Source data Block Start

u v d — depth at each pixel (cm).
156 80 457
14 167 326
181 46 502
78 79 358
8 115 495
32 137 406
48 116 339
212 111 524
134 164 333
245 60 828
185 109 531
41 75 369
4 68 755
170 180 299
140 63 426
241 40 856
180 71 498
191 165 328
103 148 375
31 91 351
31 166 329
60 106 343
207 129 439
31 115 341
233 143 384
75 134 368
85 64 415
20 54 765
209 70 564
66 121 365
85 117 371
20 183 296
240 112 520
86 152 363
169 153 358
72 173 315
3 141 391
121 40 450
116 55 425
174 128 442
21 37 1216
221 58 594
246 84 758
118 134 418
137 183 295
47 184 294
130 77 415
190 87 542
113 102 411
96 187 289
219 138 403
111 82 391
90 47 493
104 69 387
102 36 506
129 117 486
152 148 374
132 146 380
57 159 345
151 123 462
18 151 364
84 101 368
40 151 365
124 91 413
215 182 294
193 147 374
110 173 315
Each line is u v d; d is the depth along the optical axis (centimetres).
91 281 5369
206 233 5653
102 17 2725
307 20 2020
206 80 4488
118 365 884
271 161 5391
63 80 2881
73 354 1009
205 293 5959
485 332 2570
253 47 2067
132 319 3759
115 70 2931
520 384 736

Source data Block End

The response should consist of every record above, reproduced exactly.

u v d — depth at each pixel (cm).
156 80 457
14 167 326
181 46 502
78 79 358
8 115 495
32 137 406
48 116 339
212 111 524
134 164 333
245 60 828
185 109 531
41 75 369
4 68 755
170 180 299
140 63 426
241 40 856
180 71 498
191 165 328
103 148 375
31 91 351
31 166 329
60 106 343
207 129 439
31 115 341
233 143 384
75 134 368
85 64 415
20 54 765
209 70 564
66 121 365
85 117 371
20 183 296
240 112 520
86 152 363
169 153 358
72 173 315
3 141 391
121 40 450
116 55 425
174 128 442
21 37 1216
221 58 594
246 84 758
118 134 418
137 183 295
47 184 294
130 77 415
190 87 542
113 102 411
96 187 289
219 138 403
111 82 391
90 47 493
104 69 387
102 36 506
129 117 486
152 148 374
132 146 380
57 159 345
151 123 462
18 151 364
84 101 368
40 151 365
124 91 413
215 182 294
193 147 374
110 173 315
Each line is u v d; d is the depth along the optical axis (centimetres).
91 281 5369
206 233 5653
102 17 2725
307 20 2020
206 80 4488
118 365 884
271 161 5391
63 80 2881
73 354 1009
205 293 5959
485 332 2570
253 47 2067
132 319 3759
115 70 2931
520 384 736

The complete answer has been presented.